Brief:
Please restate the entries below word for word, leaving out any pictures.

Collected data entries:
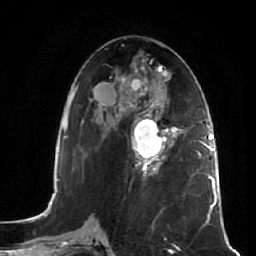
Breast MRI (dynamic contrast-enhanced), one axial slice. Slice 28 of 64 in the series (ordered by position). Cropped to one breast. Dynamic contrast-enhanced series, time point 2 of 7 at this slice position (early post-contrast). 1.5 T. TE 2.5 ms, TR 5.4 ms. 2.5 mm slice thickness. 256 × 256 image matrix, field of view 170 × 170 mm. Female patient.
Structures marked on this image (semi-automatically segmented with operator editing):
- enhancing-tissue mask used for the functional tumour volume (all voxels passing the contrast-enhancement thresholds inside the analysis volume; usually the tumour): bounding box [x1, y1, x2, y2] px = [131, 110, 181, 173]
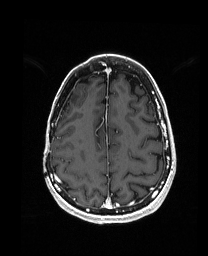
Brain MRI from a brain-tumour surgery series, one axial slice; T1-weighted post-contrast; 1 mm slice thickness; 208 × 256 image matrix. From the clinical record (not read from this slice): histopathology: Metastatic Carcinoma from Breast primary; tumour location: Right Frontal.
Annotated regions visible in this slice (expert manual segmentation):
- previous resection cavity: bounding box (x1, y1, x2, y2) in pixels: (66, 103, 68, 106)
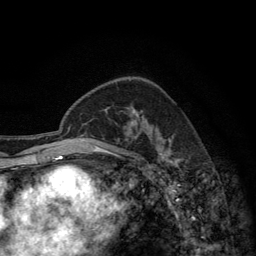
Breast MRI (dynamic contrast-enhanced), one axial slice; position 88 of 134 along the scan axis; cropped to one breast; dynamic contrast-enhanced series, time point 2 of 6 at this slice position (early post-contrast); 3 T; TE 2.8 ms, TR 7.7 ms; 1.2 mm slice thickness; 256 × 256 image matrix. Female patient.
Outlined on this slice (semi-automatic segmentation, software-assisted and operator-edited):
- enhancing-tissue mask used for the functional tumour volume (all voxels passing the contrast-enhancement thresholds inside the analysis volume; usually the tumour): bounding box [x1, y1, x2, y2] px = [130, 106, 159, 157]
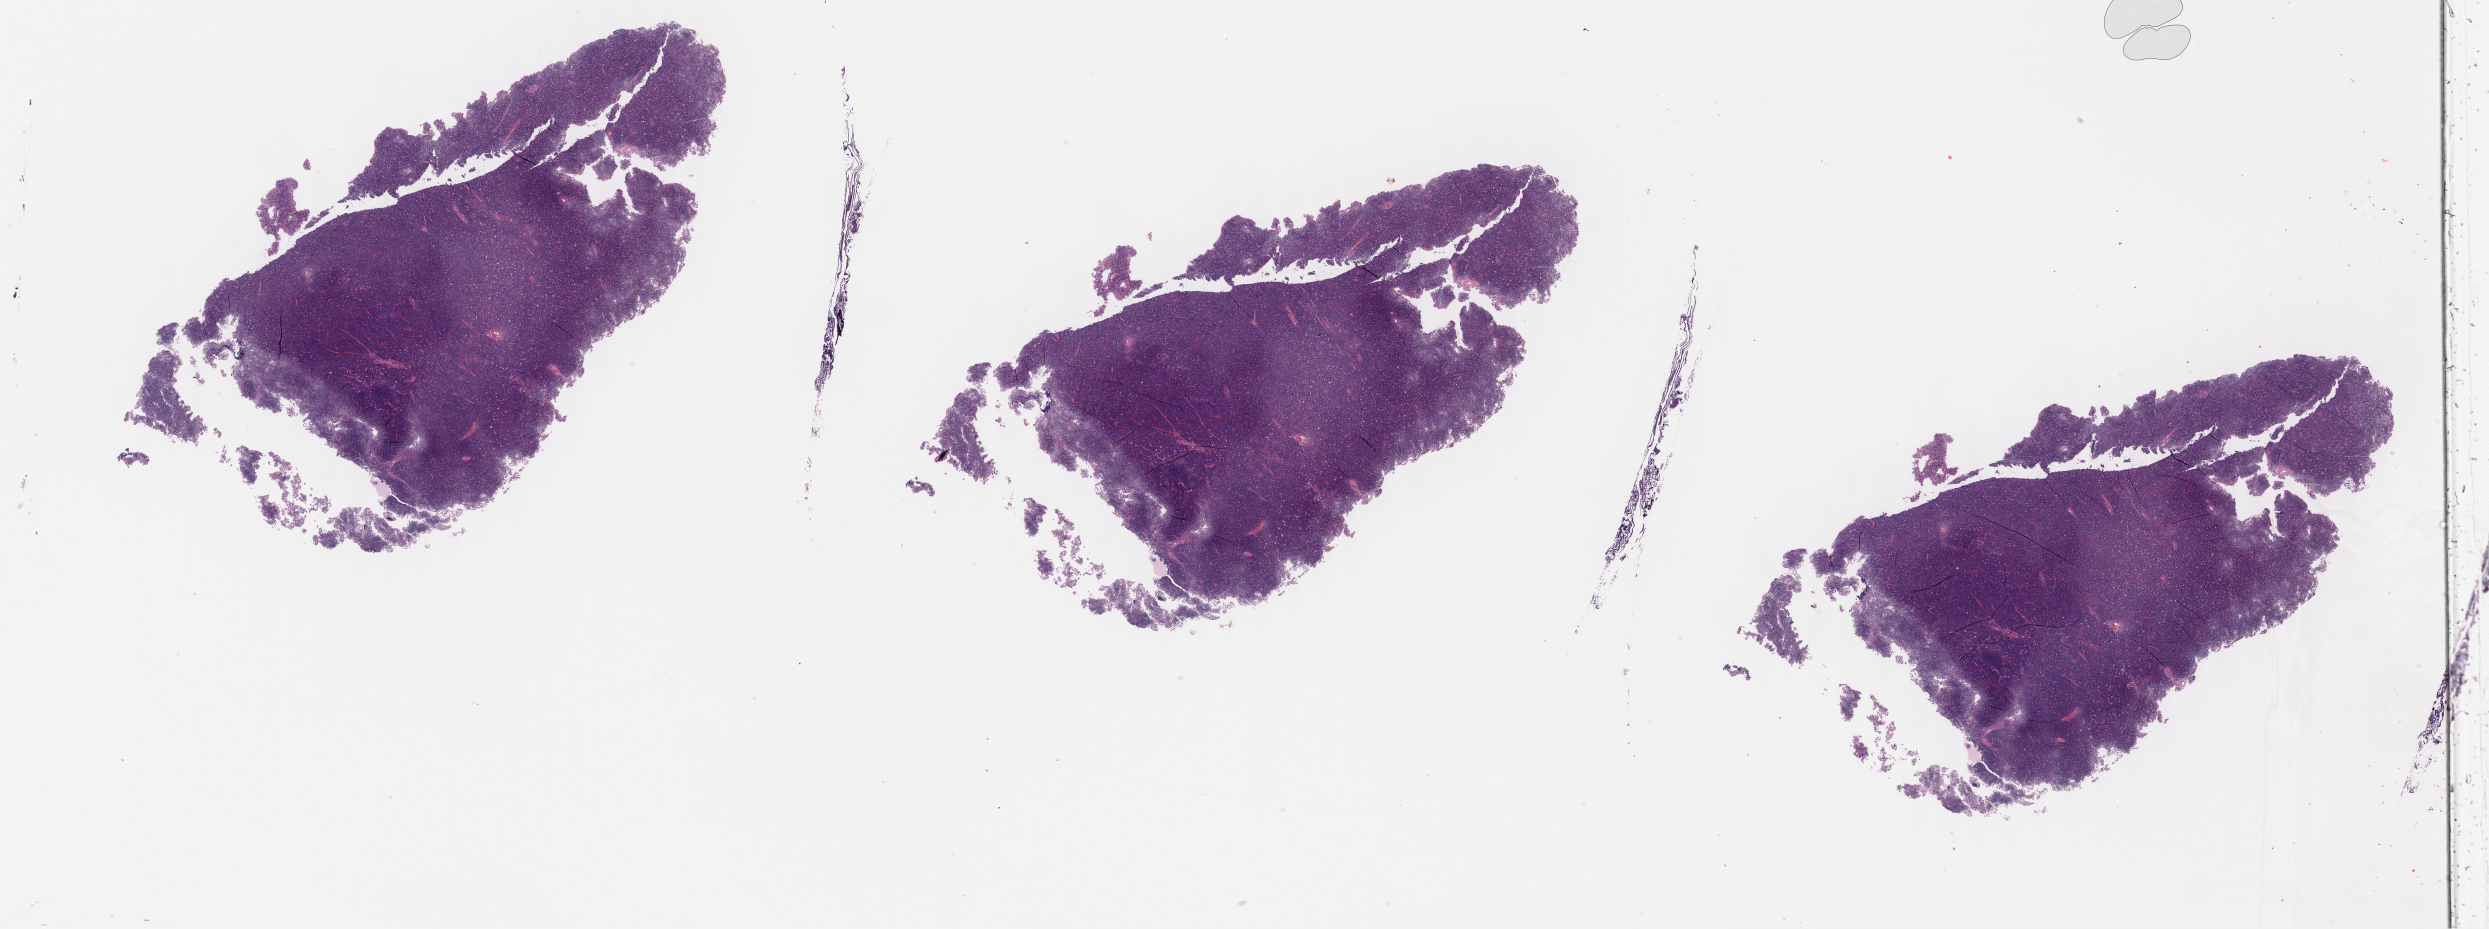
Whole-slide histology image, H&E — whole scanned area (about 40.3 x 15.0 mm) shown as a low-resolution overview, formalin-fixed paraffin-embedded (FFPE) diagnostic section, thymus, primary tumour sample. Female patient; age at initial diagnosis 71 years.
- histologic diagnosis: Thymoma, type B2, NOS (anterior mediastinum)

Reply to the task:
Breast MRI (dynamic contrast-enhanced), one axial slice. Slice 28 of 64 in the series (ordered by position). Cropped to one breast. Dynamic contrast-enhanced series, time point 2 of 7 at this slice position (early post-contrast). 1.5 T. TE 2.5 ms, TR 5.4 ms. 2.5 mm slice thickness. 256 × 256 image matrix, field of view 170 × 170 mm. Female patient.
Structures marked on this image (semi-automatically segmented with operator editing):
- enhancing-tissue mask used for the functional tumour volume (all voxels passing the contrast-enhancement thresholds inside the analysis volume; usually the tumour): bounding box [x1, y1, x2, y2] px = [131, 110, 181, 173]
Brain MRI from a brain-tumour surgery series, one axial slice; T1-weighted post-contrast; 1 mm slice thickness; 208 × 256 image matrix. From the clinical record (not read from this slice): histopathology: Metastatic Carcinoma from Breast primary; tumour location: Right Frontal.
Annotated regions visible in this slice (expert manual segmentation):
- previous resection cavity: bounding box (x1, y1, x2, y2) in pixels: (66, 103, 68, 106)
Breast MRI (dynamic contrast-enhanced), one axial slice; position 88 of 134 along the scan axis; cropped to one breast; dynamic contrast-enhanced series, time point 2 of 6 at this slice position (early post-contrast); 3 T; TE 2.8 ms, TR 7.7 ms; 1.2 mm slice thickness; 256 × 256 image matrix. Female patient.
Outlined on this slice (semi-automatic segmentation, software-assisted and operator-edited):
- enhancing-tissue mask used for the functional tumour volume (all voxels passing the contrast-enhancement thresholds inside the analysis volume; usually the tumour): bounding box [x1, y1, x2, y2] px = [130, 106, 159, 157]
Whole-slide histology image, H&E — whole scanned area (about 40.3 x 15.0 mm) shown as a low-resolution overview, formalin-fixed paraffin-embedded (FFPE) diagnostic section, thymus, primary tumour sample. Female patient; age at initial diagnosis 71 years.
- histologic diagnosis: Thymoma, type B2, NOS (anterior mediastinum)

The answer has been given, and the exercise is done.